### Your task
Reproduce each of the following lines with no changes at all.

### Exercise data
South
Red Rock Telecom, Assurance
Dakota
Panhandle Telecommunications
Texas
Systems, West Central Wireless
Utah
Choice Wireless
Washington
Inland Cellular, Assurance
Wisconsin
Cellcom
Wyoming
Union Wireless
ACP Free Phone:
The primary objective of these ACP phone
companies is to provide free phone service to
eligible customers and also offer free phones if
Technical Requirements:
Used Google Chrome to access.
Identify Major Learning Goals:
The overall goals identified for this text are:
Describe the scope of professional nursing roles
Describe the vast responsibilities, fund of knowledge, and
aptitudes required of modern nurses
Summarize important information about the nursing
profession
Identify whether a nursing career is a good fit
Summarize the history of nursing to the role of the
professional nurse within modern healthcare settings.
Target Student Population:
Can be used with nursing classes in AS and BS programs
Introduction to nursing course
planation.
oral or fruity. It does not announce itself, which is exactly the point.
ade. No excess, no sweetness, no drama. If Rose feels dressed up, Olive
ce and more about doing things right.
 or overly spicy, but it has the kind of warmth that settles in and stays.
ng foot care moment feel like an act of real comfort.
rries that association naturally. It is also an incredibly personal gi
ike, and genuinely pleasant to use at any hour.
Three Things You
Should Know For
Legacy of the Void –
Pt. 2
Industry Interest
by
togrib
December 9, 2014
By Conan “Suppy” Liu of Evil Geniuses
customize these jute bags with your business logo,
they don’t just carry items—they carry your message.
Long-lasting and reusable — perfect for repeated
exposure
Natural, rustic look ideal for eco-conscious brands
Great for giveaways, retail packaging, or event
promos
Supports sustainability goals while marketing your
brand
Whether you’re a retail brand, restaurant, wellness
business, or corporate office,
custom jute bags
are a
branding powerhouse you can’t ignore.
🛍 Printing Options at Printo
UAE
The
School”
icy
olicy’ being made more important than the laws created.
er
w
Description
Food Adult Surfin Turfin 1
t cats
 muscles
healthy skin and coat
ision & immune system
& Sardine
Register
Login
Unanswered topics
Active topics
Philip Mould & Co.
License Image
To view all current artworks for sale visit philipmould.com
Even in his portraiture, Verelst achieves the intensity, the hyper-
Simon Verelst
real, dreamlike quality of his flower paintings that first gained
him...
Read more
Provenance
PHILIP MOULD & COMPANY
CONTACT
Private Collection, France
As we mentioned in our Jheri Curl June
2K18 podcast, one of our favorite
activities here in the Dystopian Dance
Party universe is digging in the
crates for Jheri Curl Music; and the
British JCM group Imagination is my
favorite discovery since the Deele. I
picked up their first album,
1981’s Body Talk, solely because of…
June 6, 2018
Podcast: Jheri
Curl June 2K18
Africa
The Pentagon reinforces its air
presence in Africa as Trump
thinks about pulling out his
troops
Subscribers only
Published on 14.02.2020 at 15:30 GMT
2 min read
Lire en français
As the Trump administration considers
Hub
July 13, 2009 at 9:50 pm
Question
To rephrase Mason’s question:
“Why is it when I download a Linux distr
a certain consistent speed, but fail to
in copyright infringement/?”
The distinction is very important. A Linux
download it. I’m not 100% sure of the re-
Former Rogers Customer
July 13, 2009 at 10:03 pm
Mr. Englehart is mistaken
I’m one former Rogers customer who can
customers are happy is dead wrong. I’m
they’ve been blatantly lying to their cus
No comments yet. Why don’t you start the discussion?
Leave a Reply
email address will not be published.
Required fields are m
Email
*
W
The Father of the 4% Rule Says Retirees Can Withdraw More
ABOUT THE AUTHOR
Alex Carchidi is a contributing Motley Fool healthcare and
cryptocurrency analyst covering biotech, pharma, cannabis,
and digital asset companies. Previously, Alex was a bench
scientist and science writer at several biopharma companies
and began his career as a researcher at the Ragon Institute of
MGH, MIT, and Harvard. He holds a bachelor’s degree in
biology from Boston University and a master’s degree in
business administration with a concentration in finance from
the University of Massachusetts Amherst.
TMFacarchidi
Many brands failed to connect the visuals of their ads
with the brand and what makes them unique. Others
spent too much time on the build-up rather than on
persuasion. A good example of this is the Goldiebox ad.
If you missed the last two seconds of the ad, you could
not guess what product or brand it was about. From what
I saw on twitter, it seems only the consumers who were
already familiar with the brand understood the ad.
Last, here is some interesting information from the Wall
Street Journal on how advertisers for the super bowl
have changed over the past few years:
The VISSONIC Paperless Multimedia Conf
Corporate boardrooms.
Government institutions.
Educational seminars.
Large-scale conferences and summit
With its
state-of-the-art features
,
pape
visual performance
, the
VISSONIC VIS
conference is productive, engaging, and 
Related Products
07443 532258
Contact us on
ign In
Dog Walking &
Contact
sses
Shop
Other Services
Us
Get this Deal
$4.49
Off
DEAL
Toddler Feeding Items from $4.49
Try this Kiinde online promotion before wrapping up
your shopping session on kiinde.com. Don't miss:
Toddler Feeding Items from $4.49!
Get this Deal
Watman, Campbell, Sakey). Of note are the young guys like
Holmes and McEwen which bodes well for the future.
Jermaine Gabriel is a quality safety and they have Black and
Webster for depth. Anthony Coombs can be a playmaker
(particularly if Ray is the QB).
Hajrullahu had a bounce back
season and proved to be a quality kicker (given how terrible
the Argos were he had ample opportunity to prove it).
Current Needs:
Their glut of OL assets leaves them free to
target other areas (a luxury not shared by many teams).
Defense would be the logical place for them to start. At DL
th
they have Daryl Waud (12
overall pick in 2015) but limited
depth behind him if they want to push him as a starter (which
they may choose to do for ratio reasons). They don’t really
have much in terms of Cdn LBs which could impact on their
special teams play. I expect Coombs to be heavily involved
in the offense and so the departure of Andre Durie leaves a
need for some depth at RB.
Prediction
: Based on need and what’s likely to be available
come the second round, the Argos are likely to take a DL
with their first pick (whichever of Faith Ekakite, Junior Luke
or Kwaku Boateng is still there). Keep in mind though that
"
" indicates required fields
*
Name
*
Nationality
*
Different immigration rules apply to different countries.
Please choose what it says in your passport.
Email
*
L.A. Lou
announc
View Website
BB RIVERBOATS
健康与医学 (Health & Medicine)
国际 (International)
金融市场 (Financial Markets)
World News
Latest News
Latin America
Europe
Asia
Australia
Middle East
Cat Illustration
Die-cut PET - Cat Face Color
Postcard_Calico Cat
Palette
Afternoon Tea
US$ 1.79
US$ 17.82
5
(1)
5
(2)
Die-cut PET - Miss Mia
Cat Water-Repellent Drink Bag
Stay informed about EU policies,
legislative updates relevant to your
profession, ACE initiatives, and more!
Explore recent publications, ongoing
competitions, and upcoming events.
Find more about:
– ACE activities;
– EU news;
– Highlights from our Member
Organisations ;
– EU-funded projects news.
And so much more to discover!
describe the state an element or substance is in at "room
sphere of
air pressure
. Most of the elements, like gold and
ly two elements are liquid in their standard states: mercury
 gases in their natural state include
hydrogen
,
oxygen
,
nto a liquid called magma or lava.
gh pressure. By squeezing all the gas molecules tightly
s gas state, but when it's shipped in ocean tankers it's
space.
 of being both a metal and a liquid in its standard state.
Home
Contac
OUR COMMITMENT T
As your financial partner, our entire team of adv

### Answer for the task
South
Red Rock Telecom, Assurance
Dakota
Panhandle Telecommunications
Texas
Systems, West Central Wireless
Utah
Choice Wireless
Washington
Inland Cellular, Assurance
Wisconsin
Cellcom
Wyoming
Union Wireless
ACP Free Phone:
The primary objective of these ACP phone
companies is to provide free phone service to
eligible customers and also offer free phones if
Technical Requirements:
Used Google Chrome to access.
Identify Major Learning Goals:
The overall goals identified for this text are:
Describe the scope of professional nursing roles
Describe the vast responsibilities, fund of knowledge, and
aptitudes required of modern nurses
Summarize important information about the nursing
profession
Identify whether a nursing career is a good fit
Summarize the history of nursing to the role of the
professional nurse within modern healthcare settings.
Target Student Population:
Can be used with nursing classes in AS and BS programs
Introduction to nursing course
planation.
oral or fruity. It does not announce itself, which is exactly the point.
ade. No excess, no sweetness, no drama. If Rose feels dressed up, Olive
ce and more about doing things right.
 or overly spicy, but it has the kind of warmth that settles in and stays.
ng foot care moment feel like an act of real comfort.
rries that association naturally. It is also an incredibly personal gi
ike, and genuinely pleasant to use at any hour.
Three Things You
Should Know For
Legacy of the Void –
Pt. 2
Industry Interest
by
togrib
December 9, 2014
By Conan “Suppy” Liu of Evil Geniuses
customize these jute bags with your business logo,
they don’t just carry items—they carry your message.
Long-lasting and reusable — perfect for repeated
exposure
Natural, rustic look ideal for eco-conscious brands
Great for giveaways, retail packaging, or event
promos
Supports sustainability goals while marketing your
brand
Whether you’re a retail brand, restaurant, wellness
business, or corporate office,
custom jute bags
are a
branding powerhouse you can’t ignore.
🛍 Printing Options at Printo
UAE
The
School”
icy
olicy’ being made more important than the laws created.
er
w
Description
Food Adult Surfin Turfin 1
t cats
 muscles
healthy skin and coat
ision & immune system
& Sardine
Register
Login
Unanswered topics
Active topics
Philip Mould & Co.
License Image
To view all current artworks for sale visit philipmould.com
Even in his portraiture, Verelst achieves the intensity, the hyper-
Simon Verelst
real, dreamlike quality of his flower paintings that first gained
him...
Read more
Provenance
PHILIP MOULD & COMPANY
CONTACT
Private Collection, France
As we mentioned in our Jheri Curl June
2K18 podcast, one of our favorite
activities here in the Dystopian Dance
Party universe is digging in the
crates for Jheri Curl Music; and the
British JCM group Imagination is my
favorite discovery since the Deele. I
picked up their first album,
1981’s Body Talk, solely because of…
June 6, 2018
Podcast: Jheri
Curl June 2K18
Africa
The Pentagon reinforces its air
presence in Africa as Trump
thinks about pulling out his
troops
Subscribers only
Published on 14.02.2020 at 15:30 GMT
2 min read
Lire en français
As the Trump administration considers
Hub
July 13, 2009 at 9:50 pm
Question
To rephrase Mason’s question:
“Why is it when I download a Linux distr
a certain consistent speed, but fail to
in copyright infringement/?”
The distinction is very important. A Linux
download it. I’m not 100% sure of the re-
Former Rogers Customer
July 13, 2009 at 10:03 pm
Mr. Englehart is mistaken
I’m one former Rogers customer who can
customers are happy is dead wrong. I’m
they’ve been blatantly lying to their cus
No comments yet. Why don’t you start the discussion?
Leave a Reply
email address will not be published.
Required fields are m
Email
*
W
The Father of the 4% Rule Says Retirees Can Withdraw More
ABOUT THE AUTHOR
Alex Carchidi is a contributing Motley Fool healthcare and
cryptocurrency analyst covering biotech, pharma, cannabis,
and digital asset companies. Previously, Alex was a bench
scientist and science writer at several biopharma companies
and began his career as a researcher at the Ragon Institute of
MGH, MIT, and Harvard. He holds a bachelor’s degree in
biology from Boston University and a master’s degree in
business administration with a concentration in finance from
the University of Massachusetts Amherst.
TMFacarchidi
Many brands failed to connect the visuals of their ads
with the brand and what makes them unique. Others
spent too much time on the build-up rather than on
persuasion. A good example of this is the Goldiebox ad.
If you missed the last two seconds of the ad, you could
not guess what product or brand it was about. From what
I saw on twitter, it seems only the consumers who were
already familiar with the brand understood the ad.
Last, here is some interesting information from the Wall
Street Journal on how advertisers for the super bowl
have changed over the past few years:
The VISSONIC Paperless Multimedia Conf
Corporate boardrooms.
Government institutions.
Educational seminars.
Large-scale conferences and summit
With its
state-of-the-art features
,
pape
visual performance
, the
VISSONIC VIS
conference is productive, engaging, and 
Related Products
07443 532258
Contact us on
ign In
Dog Walking &
Contact
sses
Shop
Other Services
Us
Get this Deal
$4.49
Off
DEAL
Toddler Feeding Items from $4.49
Try this Kiinde online promotion before wrapping up
your shopping session on kiinde.com. Don't miss:
Toddler Feeding Items from $4.49!
Get this Deal
Watman, Campbell, Sakey). Of note are the young guys like
Holmes and McEwen which bodes well for the future.
Jermaine Gabriel is a quality safety and they have Black and
Webster for depth. Anthony Coombs can be a playmaker
(particularly if Ray is the QB).
Hajrullahu had a bounce back
season and proved to be a quality kicker (given how terrible
the Argos were he had ample opportunity to prove it).
Current Needs:
Their glut of OL assets leaves them free to
target other areas (a luxury not shared by many teams).
Defense would be the logical place for them to start. At DL
th
they have Daryl Waud (12
overall pick in 2015) but limited
depth behind him if they want to push him as a starter (which
they may choose to do for ratio reasons). They don’t really
have much in terms of Cdn LBs which could impact on their
special teams play. I expect Coombs to be heavily involved
in the offense and so the departure of Andre Durie leaves a
need for some depth at RB.
Prediction
: Based on need and what’s likely to be available
come the second round, the Argos are likely to take a DL
with their first pick (whichever of Faith Ekakite, Junior Luke
or Kwaku Boateng is still there). Keep in mind though that
"
" indicates required fields
*
Name
*
Nationality
*
Different immigration rules apply to different countries.
Please choose what it says in your passport.
Email
*
L.A. Lou
announc
View Website
BB RIVERBOATS
健康与医学 (Health & Medicine)
国际 (International)
金融市场 (Financial Markets)
World News
Latest News
Latin America
Europe
Asia
Australia
Middle East
Cat Illustration
Die-cut PET - Cat Face Color
Postcard_Calico Cat
Palette
Afternoon Tea
US$ 1.79
US$ 17.82
5
(1)
5
(2)
Die-cut PET - Miss Mia
Cat Water-Repellent Drink Bag
Stay informed about EU policies,
legislative updates relevant to your
profession, ACE initiatives, and more!
Explore recent publications, ongoing
competitions, and upcoming events.
Find more about:
– ACE activities;
– EU news;
– Highlights from our Member
Organisations ;
– EU-funded projects news.
And so much more to discover!
describe the state an element or substance is in at "room
sphere of
air pressure
. Most of the elements, like gold and
ly two elements are liquid in their standard states: mercury
 gases in their natural state include
hydrogen
,
oxygen
,
nto a liquid called magma or lava.
gh pressure. By squeezing all the gas molecules tightly
s gas state, but when it's shipped in ocean tankers it's
space.
 of being both a metal and a liquid in its standard state.
Home
Contac
OUR COMMITMENT T
As your financial partner, our entire team of adv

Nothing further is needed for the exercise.